Dave Prentis of UNISON spoke movingly of the struggle many public sector workers will have either paying their increased pension contributions, or on surviving on the pensions hit by the change in uprating them in line with CPI instead of RPI. I’m not just saying that because he’s my General Secretary, though, he spoke of the desire of his members (me included) to fight for what is fair and what is right. About how thats what the matchgirls did to break the London sweatshops, the gasworkers who fought for the eight hour day, the construction workers who fought for better health and safety regulations all did.
The motions were all carried, but whether the party leadership takes any notice is another matter.
Iain Gray gave another moving speech during the Scottish report. He spoke about how the SNP’s measure of success is to be very slightly better than England. I can’t say it better than Iain himself, “Well that isn’t Labour’s benchmark. If you only aspire to be marginally better than the Tories then you shouldn’t be in politics. We should measure our success in health, in education, in crime, against the aspirations of our people and the best that we can imagine for them – not against our friends and neighbours.” Thats what Scottish Labour stands for, and its a shame we didnt manage to get that message across in May.
I attended a policy seminar after conference, on Greener Britain, and although I wont say too much about it, it was very encouraging to see that not only were the party members wanting us to do more environmentally, so were the shadow teams for DEFRA and DECC. On everything from shale gas to the badger cull, Labour will be on the right side of the argument in my view. My only disappointment was not being able to promote my idea for councils to use borrowing to fund solar panels, especially as another member had raised concerns about those in social housing not getting the benefit from feed in tarrifs.

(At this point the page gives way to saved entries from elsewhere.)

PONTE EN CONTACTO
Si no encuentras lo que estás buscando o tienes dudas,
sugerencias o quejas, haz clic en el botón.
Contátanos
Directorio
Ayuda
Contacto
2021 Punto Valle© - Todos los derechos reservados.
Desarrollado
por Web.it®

I tried to attend a fringe event with Ed Balls, who was being interviewed by a journalist from the Independent, but the demand was too great. I think Ed could have filled the main hall with that one! I then went to a transport fringe, on a report released by the Chartered Institue of Logistics, setting out a vision for future transport. David Begg made a lot of sense, as usual, but hilarity ensued when two different members from the Stop HS2 campaign tried to trip him up, but failed!
Day Three awaits, although I might have to attend another fringe meeting to stock up on dinner.